Dr. Gilbert Ross, ACSH's Medical Director, says the organization's new anthrax report puts the risks in proper perspective. "This report is an extremely thorough and valuable addition to the literature on bioterrorism preparedness. Another anthrax assault is a very real possibility we seem to have forgotten how easily the infection was introduced and spread in 2001. The public is apathetic now, believing that a little cipro will save them. But this is not the case before we can start using such a drug, many thousands may be sickened and die." He continued, "I have been concerned since that autumn as to why more efforts have not been undertaken to assure our civilian population that stores of anthrax vaccine are readily available, while our overseas forces have all been vaccinated with this safe and effective vaccine.

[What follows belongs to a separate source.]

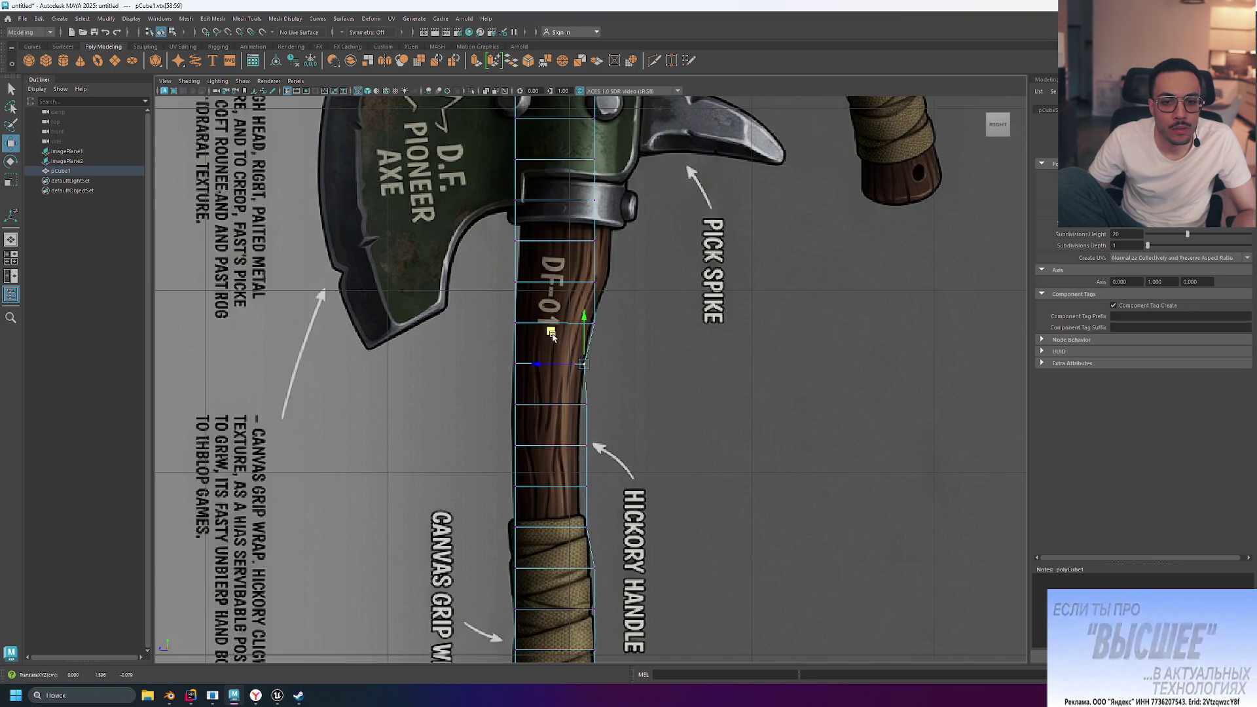
pyautogui.moveTo(553, 379); pyautogui.dragTo(550, 374)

I hope it doesn't take another, much more damaging anthrax attack to get our federal public health officials to take this threat more seriously."

These findings were published in a new ACSH report, ANTHRAX: What You Need to Know
. In addition, the report explains the biological characteristics of the agent, the various forms of the disease, methods of treatment, and the available vaccine. It also provides answers to many practical questions regarding what to do in the event of an anthrax attack and which concerns about anthrax are real, as opposed to hypothetical.